Continuó paseando por el cuartucho y bebiendo café.
—Dicho todo esto, querida Mariela, voy a confesarte que creo que estás en lo cierto, que en algún momento tendremos que hacer un alto en el camino y revisar nuestra política de control y extirpación de los traidores. Solo discrepo contigo en una cosa: yo creo que aún no ha llegado ese momento. Puede que tú no lo hayas visto por ti misma, pero te recuerdo que Rusia está en guerra. Queremos lograr la unión con todas las repúblicas hermanas, como esta de Ucrania, hasta que formemos un mundo nuevo de repúblicas soviéticas en el que la Revolución reine y encauce las vidas de todos hacia el progreso y la emancipación. Sin embargo, eso requiere que el pueblo se sacrifique, y aún queda mucho sacrificio que hacer por delante…
—Pero ¿os gustará lo que consigáis con ese sacrificio?
—Tendrá que gustarnos. No es posible que tanto esfuerzo haya sido en balde.
—Y mientras tanto, no se podrá usar la razón…
—Claro que sí, pero dirigida hacia un bien común.
—Porque el sueño de la razón produce monstruos…
—No te entiendo.
—Ya lo sé, perdona, es el título del dibujo de Goya, un pintor de mi país, que vi en un libro.
—«El sueño de la razón produce monstruos». Podría ser un buen lema bolchevique.
—No. Al menos, no en el sentido en el que seguramente lo usaríais vosotros.
—Lo único real es que nuestro esfuerzo dará a luz un nuevo mundo.
—Pero ¿merece la pena tanto sufrimiento del pueblo hasta que se afiance completamente la Revolución?
—Lo merecerá.
—¿Y si nunca conseguís que se afiance?
—Lo haremos. Muchos hemos empeñado la vida en ello.
—¿Y si esa vida os la arrebata la Bestia? Nada le favorece más que el silencio que tanto os gusta.
—En ese caso —sonrió—, te tenemos a ti para luchar contra ella.
—Pero yo no pienso dejar de hacer preguntas.
—Y nosotros contestaremos a las que creamos que debemos contestar.

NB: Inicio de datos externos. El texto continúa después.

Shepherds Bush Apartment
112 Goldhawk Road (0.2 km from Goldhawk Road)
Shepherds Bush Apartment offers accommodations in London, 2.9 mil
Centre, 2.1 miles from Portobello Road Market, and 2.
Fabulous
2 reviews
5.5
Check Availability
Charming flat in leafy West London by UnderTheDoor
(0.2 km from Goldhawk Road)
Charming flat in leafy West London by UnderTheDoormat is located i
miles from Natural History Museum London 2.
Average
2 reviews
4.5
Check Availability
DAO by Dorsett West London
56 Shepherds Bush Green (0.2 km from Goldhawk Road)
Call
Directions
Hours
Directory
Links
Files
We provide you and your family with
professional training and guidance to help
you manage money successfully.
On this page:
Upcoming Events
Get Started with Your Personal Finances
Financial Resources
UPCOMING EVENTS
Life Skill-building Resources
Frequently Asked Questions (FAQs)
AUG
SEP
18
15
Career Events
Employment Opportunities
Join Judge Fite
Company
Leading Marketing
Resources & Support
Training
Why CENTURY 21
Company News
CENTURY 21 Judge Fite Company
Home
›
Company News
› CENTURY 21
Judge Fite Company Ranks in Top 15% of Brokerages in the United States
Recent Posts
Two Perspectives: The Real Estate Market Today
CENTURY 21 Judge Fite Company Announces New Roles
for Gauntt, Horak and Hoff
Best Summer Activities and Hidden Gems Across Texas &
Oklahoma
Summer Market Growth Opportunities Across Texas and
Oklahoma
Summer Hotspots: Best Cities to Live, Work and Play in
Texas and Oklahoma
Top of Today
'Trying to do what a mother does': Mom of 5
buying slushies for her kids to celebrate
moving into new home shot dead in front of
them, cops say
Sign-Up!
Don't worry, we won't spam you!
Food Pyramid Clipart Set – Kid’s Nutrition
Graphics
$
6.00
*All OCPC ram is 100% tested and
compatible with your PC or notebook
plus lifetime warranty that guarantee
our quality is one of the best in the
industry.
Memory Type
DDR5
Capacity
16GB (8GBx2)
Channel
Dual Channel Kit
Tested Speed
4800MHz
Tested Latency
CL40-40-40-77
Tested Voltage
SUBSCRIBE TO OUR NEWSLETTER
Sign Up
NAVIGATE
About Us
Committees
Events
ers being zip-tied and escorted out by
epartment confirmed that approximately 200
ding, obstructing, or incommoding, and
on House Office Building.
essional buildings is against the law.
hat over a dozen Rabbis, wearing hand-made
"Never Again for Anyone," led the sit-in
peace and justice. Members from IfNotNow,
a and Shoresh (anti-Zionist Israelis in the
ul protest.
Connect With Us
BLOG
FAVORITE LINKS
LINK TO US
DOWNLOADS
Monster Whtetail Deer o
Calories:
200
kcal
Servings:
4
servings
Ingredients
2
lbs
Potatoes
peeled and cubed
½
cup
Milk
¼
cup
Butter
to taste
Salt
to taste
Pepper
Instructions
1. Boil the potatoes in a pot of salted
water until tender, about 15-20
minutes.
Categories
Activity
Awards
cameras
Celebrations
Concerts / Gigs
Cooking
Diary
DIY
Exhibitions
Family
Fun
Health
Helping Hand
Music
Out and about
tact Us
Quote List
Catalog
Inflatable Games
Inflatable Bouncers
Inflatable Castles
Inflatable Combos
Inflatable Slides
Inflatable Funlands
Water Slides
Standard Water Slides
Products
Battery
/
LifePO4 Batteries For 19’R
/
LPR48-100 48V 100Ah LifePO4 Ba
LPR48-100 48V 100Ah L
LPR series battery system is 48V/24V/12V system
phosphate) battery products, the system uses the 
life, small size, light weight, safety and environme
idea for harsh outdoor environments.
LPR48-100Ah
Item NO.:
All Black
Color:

—¿Pero me queréis así, preguntando, en vuestra Revolución, o me vais a expulsar de ella como me habéis expulsado de Moscú?
Mariela también se había puesto en pie durante el último duelo verbal y ambos, a medida que hablaban, se iban acercando el uno al otro como hicieron un mes antes bajo un roble centenario. Poco a poco, en sus cabezas comenzó a sonar de nuevo un tintineo de organillo.
Sverdlov respondió susurrando y lo hizo al ritmo de la melodía imaginaria:
—No sé qué pensará la Revolución, pero yo sí te quiero así… junto a mí.
Y ya no hubo freno.
Terminaron de pagarse la deuda contraída en Berlín. Se la debían el uno al otro.
Esa misma noche mi bisabuela lo entendió todo. Aquella mano que estaba completando una caricia interrumpida era la última parada de un viaje interminable y en ella, irremediablemente, iba a caber su vida entera.